Set down the stretch from the first line through the line containing "table_cell Lithops EC2 Autoscaler", including both ends, reproducing each line without any change.

BEGIN DATA TO PROCESS

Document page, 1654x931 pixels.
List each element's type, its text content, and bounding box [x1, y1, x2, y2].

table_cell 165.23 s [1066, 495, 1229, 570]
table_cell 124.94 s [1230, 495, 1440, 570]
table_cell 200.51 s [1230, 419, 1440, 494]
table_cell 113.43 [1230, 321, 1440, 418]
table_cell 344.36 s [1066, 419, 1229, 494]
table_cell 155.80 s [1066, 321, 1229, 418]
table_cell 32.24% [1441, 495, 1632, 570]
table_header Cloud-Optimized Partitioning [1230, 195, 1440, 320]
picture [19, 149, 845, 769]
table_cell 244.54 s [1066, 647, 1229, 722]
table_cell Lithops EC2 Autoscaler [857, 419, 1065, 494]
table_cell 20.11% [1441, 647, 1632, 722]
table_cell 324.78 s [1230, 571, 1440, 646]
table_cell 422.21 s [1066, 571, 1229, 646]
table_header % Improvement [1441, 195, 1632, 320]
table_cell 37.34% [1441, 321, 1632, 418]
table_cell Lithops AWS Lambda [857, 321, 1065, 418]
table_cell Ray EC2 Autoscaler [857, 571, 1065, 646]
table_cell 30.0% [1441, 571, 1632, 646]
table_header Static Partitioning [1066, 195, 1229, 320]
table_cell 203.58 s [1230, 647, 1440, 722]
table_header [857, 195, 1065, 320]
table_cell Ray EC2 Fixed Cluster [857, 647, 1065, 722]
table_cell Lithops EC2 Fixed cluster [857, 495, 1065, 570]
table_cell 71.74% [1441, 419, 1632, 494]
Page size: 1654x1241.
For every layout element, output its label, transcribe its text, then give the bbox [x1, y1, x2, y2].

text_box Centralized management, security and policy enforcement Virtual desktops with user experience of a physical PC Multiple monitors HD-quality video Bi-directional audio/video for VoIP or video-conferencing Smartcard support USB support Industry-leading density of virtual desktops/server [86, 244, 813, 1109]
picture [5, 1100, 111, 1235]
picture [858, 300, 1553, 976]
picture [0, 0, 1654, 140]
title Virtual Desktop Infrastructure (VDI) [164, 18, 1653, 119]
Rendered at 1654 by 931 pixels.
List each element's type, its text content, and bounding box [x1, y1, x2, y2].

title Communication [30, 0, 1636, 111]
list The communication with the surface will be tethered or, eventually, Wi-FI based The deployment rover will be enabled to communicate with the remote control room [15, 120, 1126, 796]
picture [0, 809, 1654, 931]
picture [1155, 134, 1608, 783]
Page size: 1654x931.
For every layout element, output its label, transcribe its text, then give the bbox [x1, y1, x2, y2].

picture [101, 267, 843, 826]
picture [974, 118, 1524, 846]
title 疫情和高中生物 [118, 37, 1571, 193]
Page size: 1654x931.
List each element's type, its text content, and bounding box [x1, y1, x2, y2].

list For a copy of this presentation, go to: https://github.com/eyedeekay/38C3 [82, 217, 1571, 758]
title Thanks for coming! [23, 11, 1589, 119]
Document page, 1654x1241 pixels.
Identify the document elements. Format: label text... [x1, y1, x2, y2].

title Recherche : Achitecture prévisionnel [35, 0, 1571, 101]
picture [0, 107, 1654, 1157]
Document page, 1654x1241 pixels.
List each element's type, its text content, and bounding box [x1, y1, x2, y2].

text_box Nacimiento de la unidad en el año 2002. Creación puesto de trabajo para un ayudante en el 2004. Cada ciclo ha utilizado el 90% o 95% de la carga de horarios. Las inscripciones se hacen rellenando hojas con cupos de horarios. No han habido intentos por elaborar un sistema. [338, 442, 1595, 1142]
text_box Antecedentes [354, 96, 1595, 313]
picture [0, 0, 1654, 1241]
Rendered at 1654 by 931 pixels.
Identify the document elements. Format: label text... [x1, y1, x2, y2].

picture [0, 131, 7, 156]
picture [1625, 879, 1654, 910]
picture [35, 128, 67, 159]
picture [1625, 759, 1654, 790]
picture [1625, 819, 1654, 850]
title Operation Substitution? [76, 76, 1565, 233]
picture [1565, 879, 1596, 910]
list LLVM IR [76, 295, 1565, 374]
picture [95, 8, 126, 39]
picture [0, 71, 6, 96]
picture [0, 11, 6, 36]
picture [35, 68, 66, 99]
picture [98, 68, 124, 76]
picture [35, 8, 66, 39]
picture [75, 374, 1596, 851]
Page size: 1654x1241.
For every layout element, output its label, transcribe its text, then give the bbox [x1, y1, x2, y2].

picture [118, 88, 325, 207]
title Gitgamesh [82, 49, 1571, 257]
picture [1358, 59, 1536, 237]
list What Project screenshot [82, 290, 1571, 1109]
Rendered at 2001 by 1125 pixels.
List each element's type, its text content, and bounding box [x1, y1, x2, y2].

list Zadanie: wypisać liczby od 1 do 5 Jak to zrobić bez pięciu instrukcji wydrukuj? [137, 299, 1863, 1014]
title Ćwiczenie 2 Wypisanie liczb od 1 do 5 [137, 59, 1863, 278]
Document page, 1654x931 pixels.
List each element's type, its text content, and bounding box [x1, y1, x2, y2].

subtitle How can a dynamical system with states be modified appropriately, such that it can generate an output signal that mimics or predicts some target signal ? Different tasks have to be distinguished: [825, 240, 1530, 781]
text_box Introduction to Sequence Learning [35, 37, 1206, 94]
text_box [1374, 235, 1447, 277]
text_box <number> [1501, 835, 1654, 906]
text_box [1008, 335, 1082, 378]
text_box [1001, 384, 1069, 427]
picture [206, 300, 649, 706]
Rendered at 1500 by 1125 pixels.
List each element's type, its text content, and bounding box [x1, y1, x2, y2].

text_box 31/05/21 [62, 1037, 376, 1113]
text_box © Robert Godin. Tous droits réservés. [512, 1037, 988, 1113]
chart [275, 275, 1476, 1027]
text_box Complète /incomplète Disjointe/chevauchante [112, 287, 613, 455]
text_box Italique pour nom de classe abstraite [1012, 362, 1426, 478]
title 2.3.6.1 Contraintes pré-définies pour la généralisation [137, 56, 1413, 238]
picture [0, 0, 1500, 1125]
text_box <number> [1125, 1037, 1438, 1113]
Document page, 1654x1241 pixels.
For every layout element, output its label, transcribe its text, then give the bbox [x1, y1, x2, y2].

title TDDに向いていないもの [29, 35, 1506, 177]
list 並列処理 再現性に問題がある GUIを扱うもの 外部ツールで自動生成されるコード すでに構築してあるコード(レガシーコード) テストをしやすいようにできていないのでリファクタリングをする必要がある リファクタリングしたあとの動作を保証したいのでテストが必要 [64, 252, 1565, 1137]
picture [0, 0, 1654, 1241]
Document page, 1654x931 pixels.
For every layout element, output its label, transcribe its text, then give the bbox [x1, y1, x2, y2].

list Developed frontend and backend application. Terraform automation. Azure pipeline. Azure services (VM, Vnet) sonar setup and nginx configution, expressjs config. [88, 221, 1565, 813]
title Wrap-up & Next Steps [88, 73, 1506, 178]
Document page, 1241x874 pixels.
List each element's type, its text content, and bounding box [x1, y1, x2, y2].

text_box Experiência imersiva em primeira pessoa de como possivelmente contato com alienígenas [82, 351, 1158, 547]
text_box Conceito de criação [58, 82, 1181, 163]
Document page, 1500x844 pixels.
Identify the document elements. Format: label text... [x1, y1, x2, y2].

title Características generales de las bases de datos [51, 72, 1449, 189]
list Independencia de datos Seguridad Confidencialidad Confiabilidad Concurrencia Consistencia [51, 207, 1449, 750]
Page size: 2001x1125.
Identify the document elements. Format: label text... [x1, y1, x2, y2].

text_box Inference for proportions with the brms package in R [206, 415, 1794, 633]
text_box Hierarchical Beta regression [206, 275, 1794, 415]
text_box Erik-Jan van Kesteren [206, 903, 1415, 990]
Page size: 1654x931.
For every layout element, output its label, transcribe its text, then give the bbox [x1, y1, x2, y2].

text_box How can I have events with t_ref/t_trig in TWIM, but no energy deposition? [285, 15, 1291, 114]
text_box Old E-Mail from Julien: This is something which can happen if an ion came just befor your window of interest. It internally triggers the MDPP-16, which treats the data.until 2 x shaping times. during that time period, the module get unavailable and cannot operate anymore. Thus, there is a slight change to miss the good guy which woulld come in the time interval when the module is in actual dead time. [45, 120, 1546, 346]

END DATA TO PROCESS

## EXERCISE RESPONSE
Document page, 1654x931 pixels.
List each element's type, its text content, and bounding box [x1, y1, x2, y2].

table_cell 165.23 s [1066, 495, 1229, 570]
table_cell 124.94 s [1230, 495, 1440, 570]
table_cell 200.51 s [1230, 419, 1440, 494]
table_cell 113.43 [1230, 321, 1440, 418]
table_cell 344.36 s [1066, 419, 1229, 494]
table_cell 155.80 s [1066, 321, 1229, 418]
table_cell 32.24% [1441, 495, 1632, 570]
table_header Cloud-Optimized Partitioning [1230, 195, 1440, 320]
picture [19, 149, 845, 769]
table_cell 244.54 s [1066, 647, 1229, 722]
table_cell Lithops EC2 Autoscaler [857, 419, 1065, 494]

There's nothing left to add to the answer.